══ GIVEN DATA
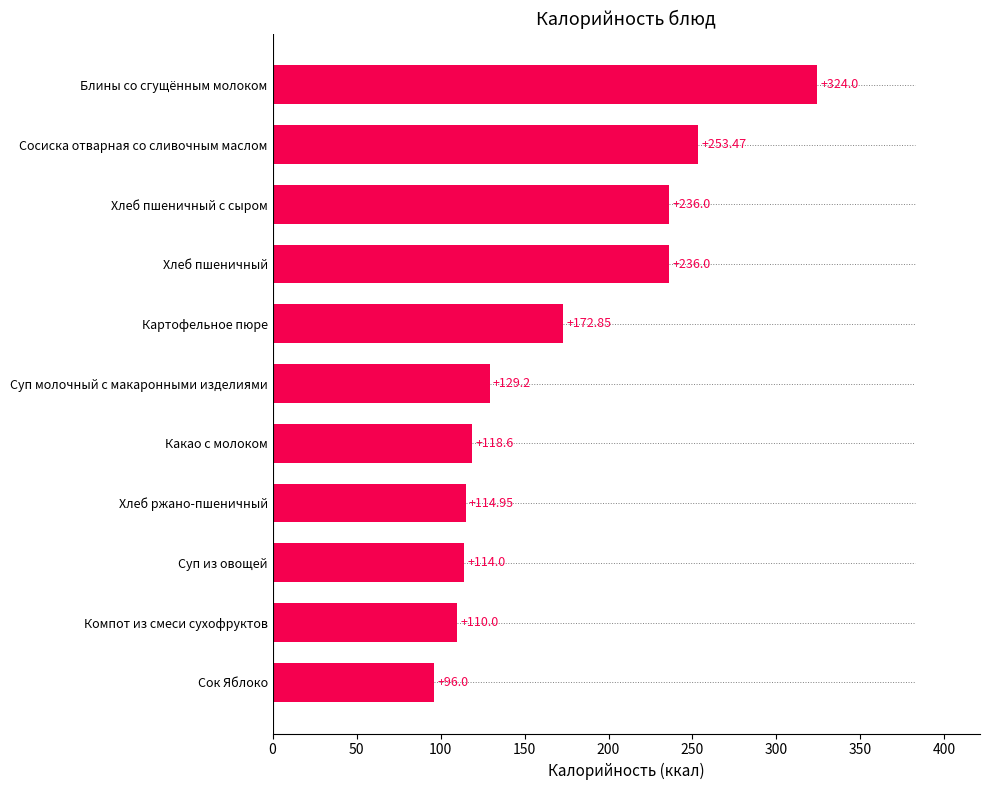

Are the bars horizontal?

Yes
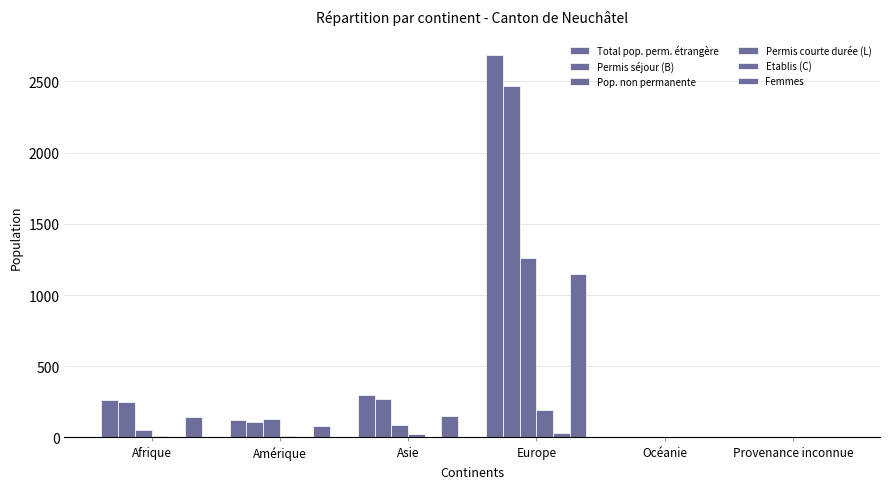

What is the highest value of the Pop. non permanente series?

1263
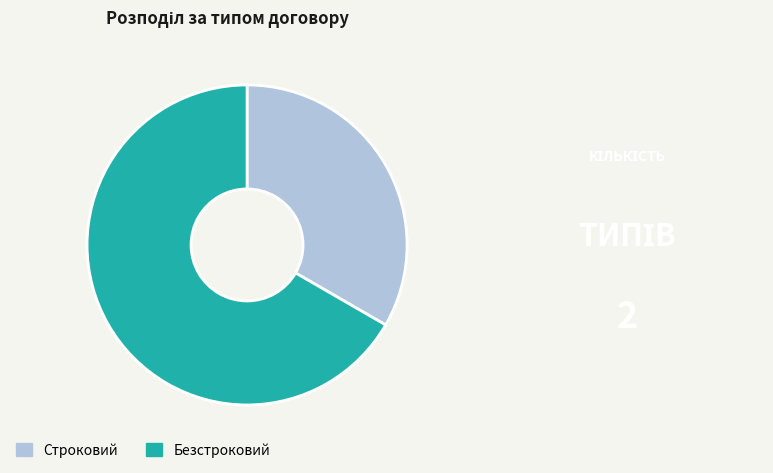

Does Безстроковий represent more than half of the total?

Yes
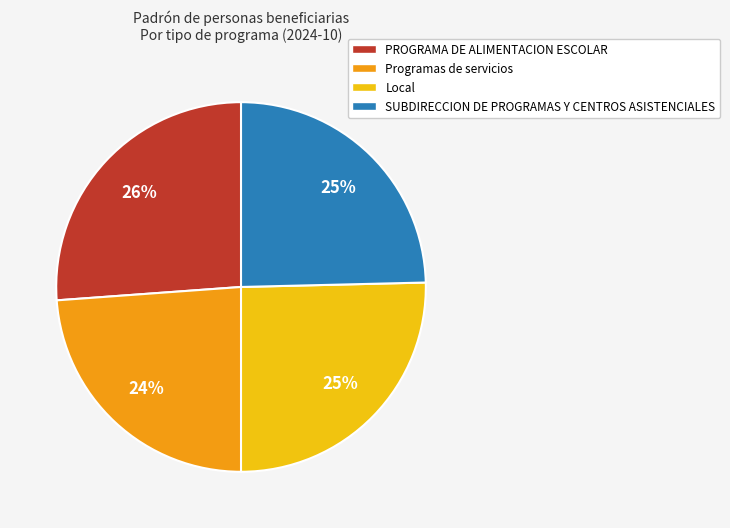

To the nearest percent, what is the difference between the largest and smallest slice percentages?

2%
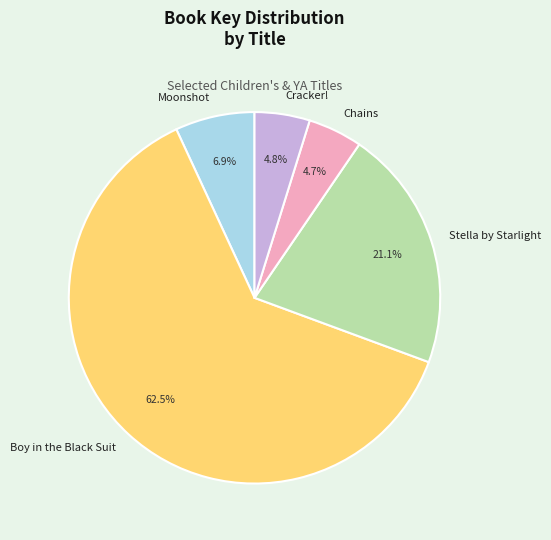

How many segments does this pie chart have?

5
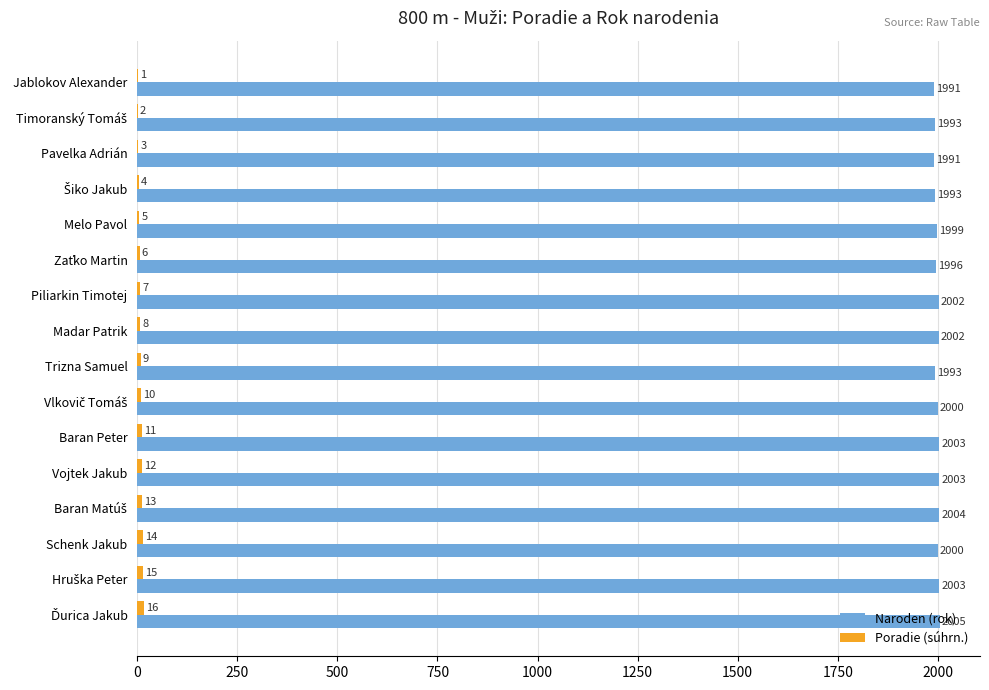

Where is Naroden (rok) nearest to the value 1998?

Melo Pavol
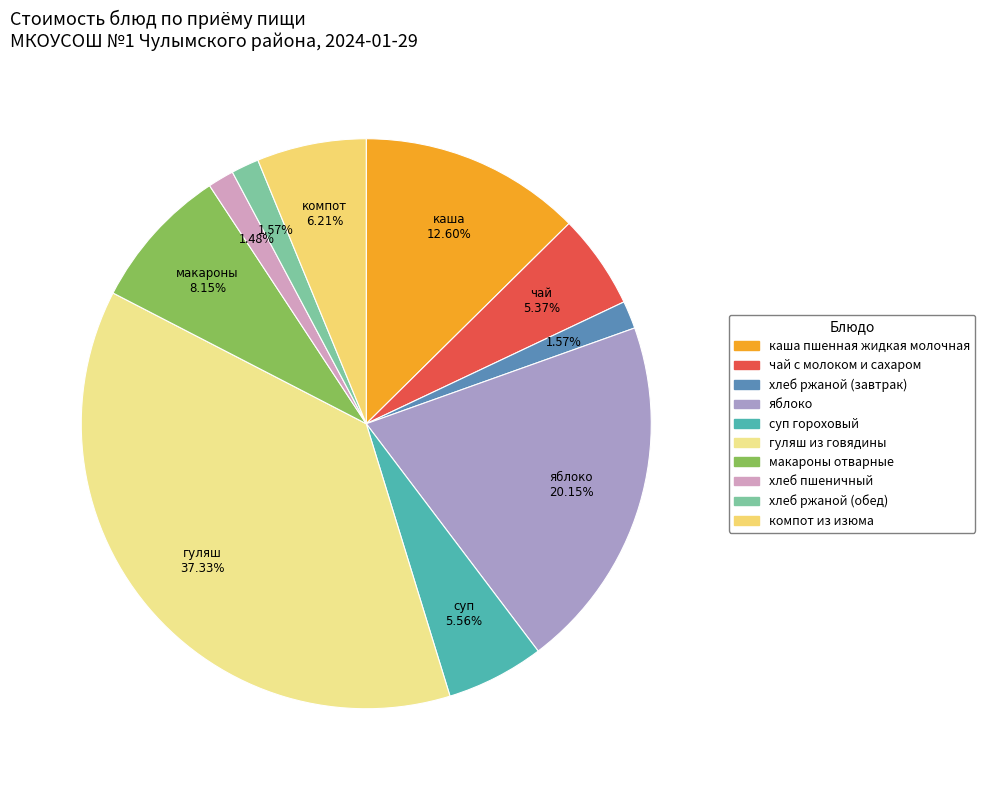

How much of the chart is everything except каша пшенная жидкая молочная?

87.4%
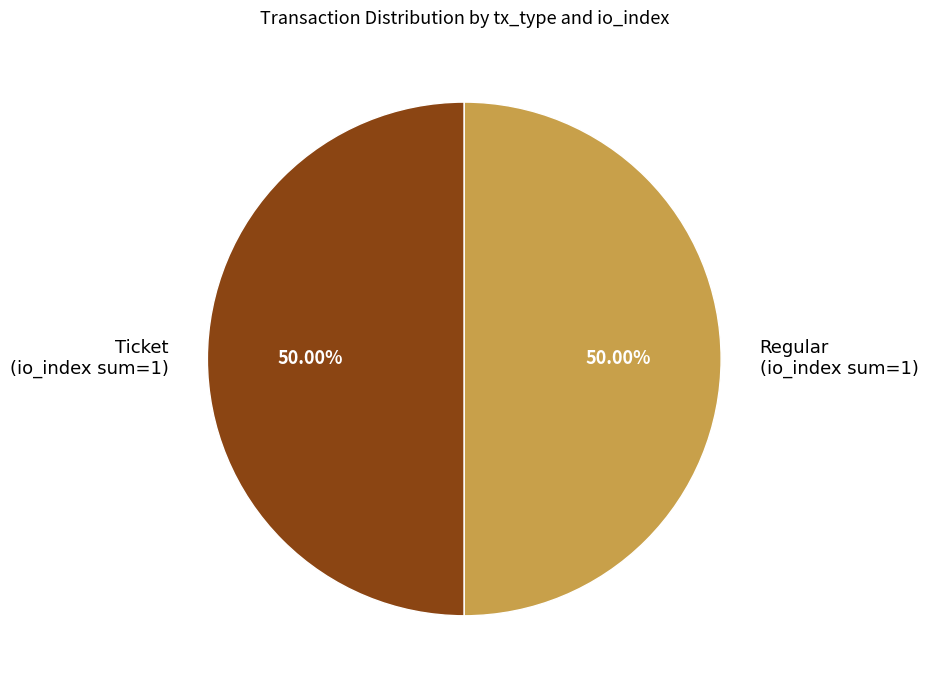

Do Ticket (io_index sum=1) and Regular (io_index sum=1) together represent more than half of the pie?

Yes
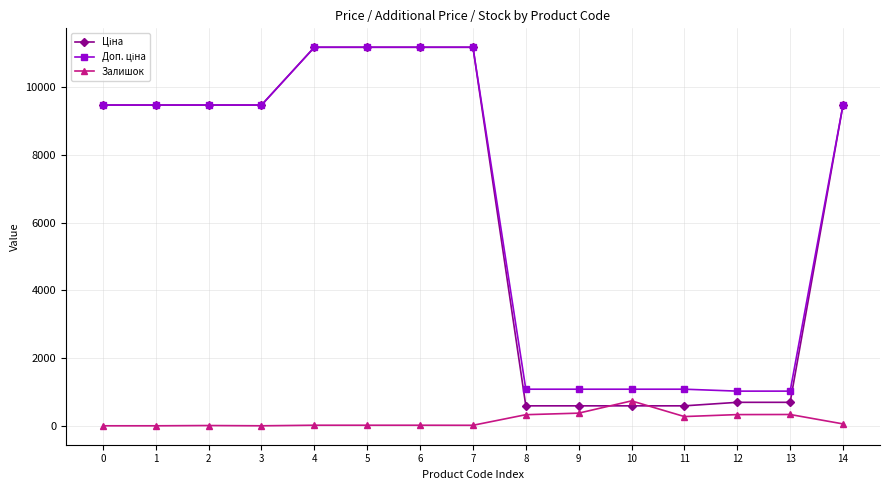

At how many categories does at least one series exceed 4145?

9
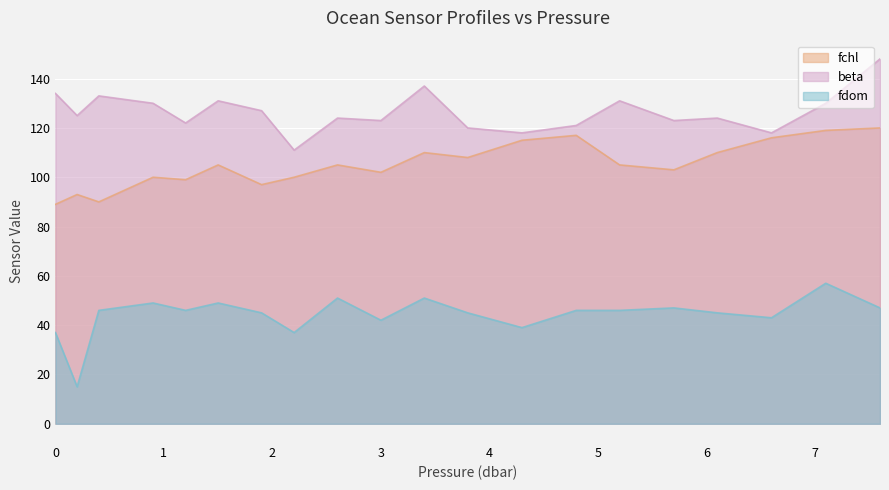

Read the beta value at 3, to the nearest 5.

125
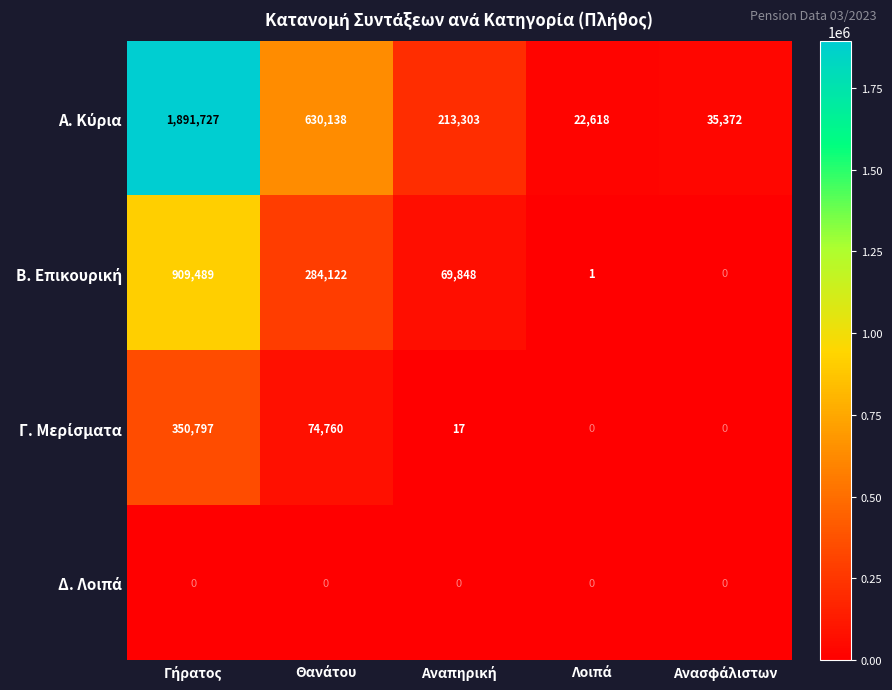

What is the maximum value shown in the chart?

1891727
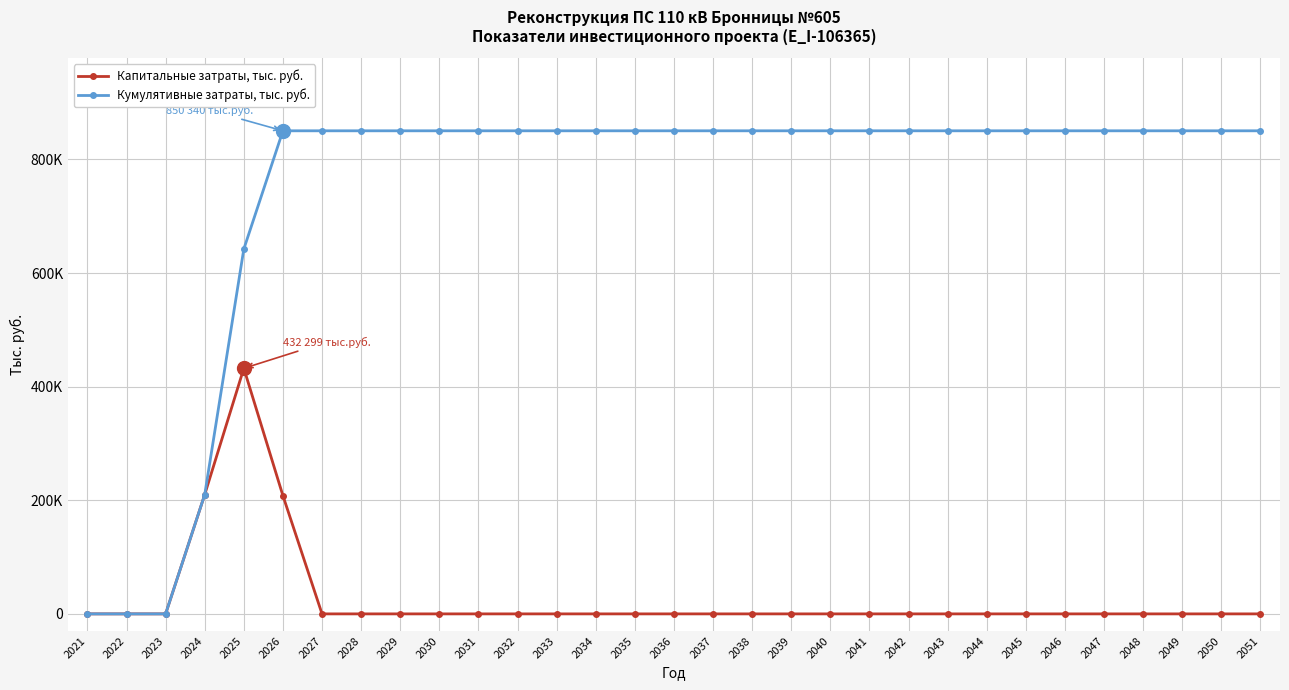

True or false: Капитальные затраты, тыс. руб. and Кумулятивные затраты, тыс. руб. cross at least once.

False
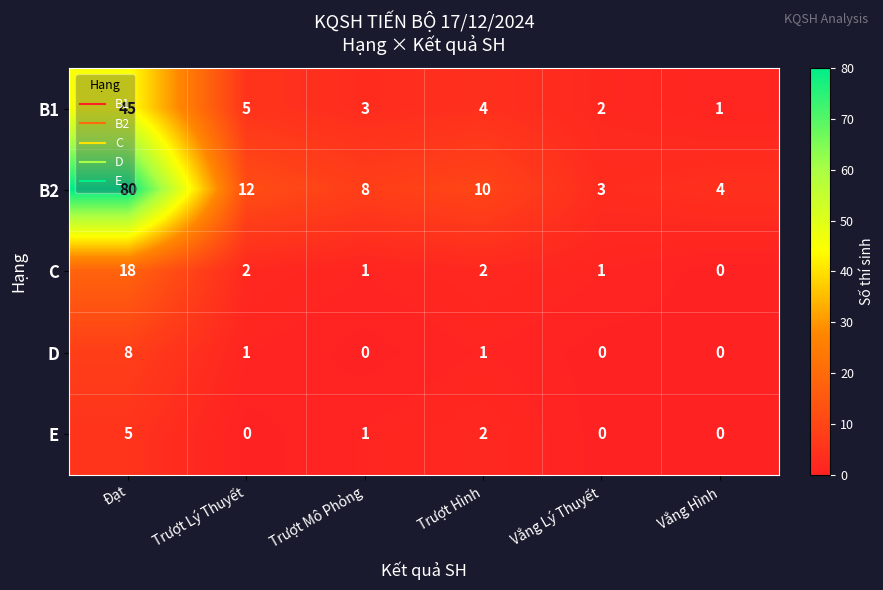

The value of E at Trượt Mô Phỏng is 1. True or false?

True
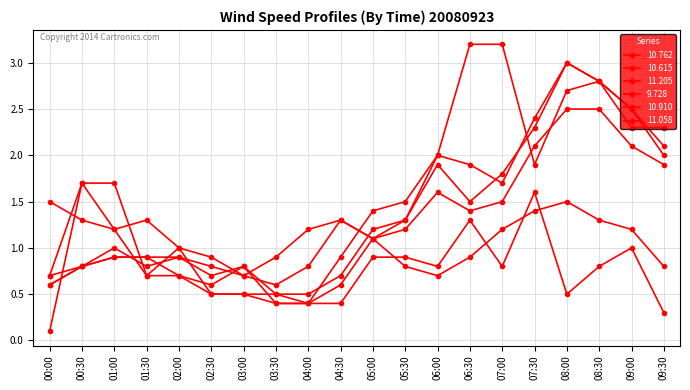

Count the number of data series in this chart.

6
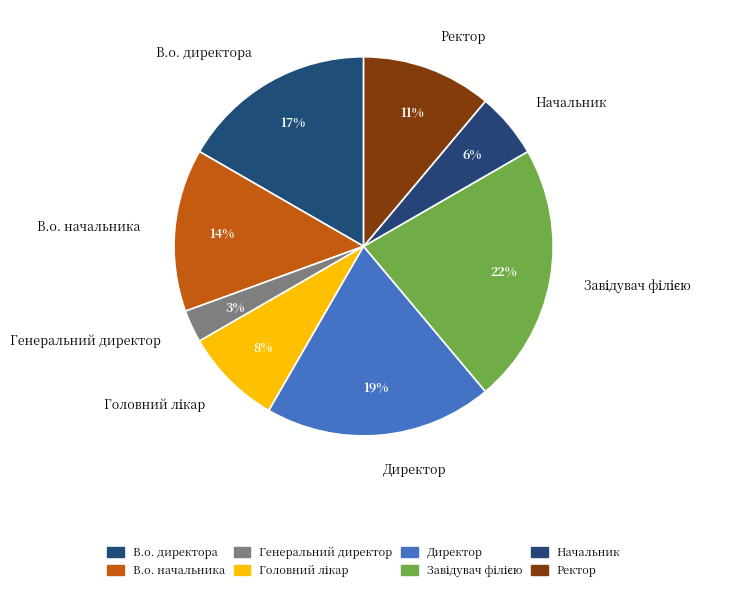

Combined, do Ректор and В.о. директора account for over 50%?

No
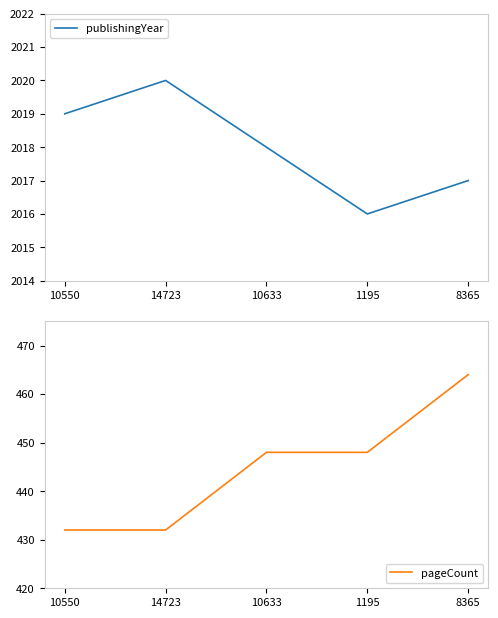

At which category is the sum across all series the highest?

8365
════
▶ **TO DO**:
Arrange the records, from the line containing "What is the highest" through the end of the records, as a JSON list of strings with one string per line. Omit blank lines and leave the pictures out.

▶ **YOUR RESPONSE**:
[
  "What is the highest value of the Pop. non permanente series?",
  "1263",
  "Does Безстроковий represent more than half of the total?",
  "Yes",
  "To the nearest percent, what is the difference between the largest and smallest slice percentages?",
  "2%",
  "How many segments does this pie chart have?",
  "5",
  "Where is Naroden (rok) nearest to the value 1998?",
  "Melo Pavol",
  "How much of the chart is everything except каша пшенная жидкая молочная?",
  "87.4%",
  "Do Ticket (io_index sum=1) and Regular (io_index sum=1) together represent more than half of the pie?",
  "Yes",
  "At how many categories does at least one series exceed 4145?",
  "9",
  "Read the beta value at 3, to the nearest 5.",
  "125",
  "What is the maximum value shown in the chart?",
  "1891727",
  "True or false: Капитальные затраты, тыс. руб. and Кумулятивные затраты, тыс. руб. cross at least once.",
  "False",
  "The value of E at Trượt Mô Phỏng is 1. True or false?",
  "True",
  "Count the number of data series in this chart.",
  "6",
  "Combined, do Ректор and В.о. директора account for over 50%?",
  "No",
  "At which category is the sum across all series the highest?",
  "8365"
]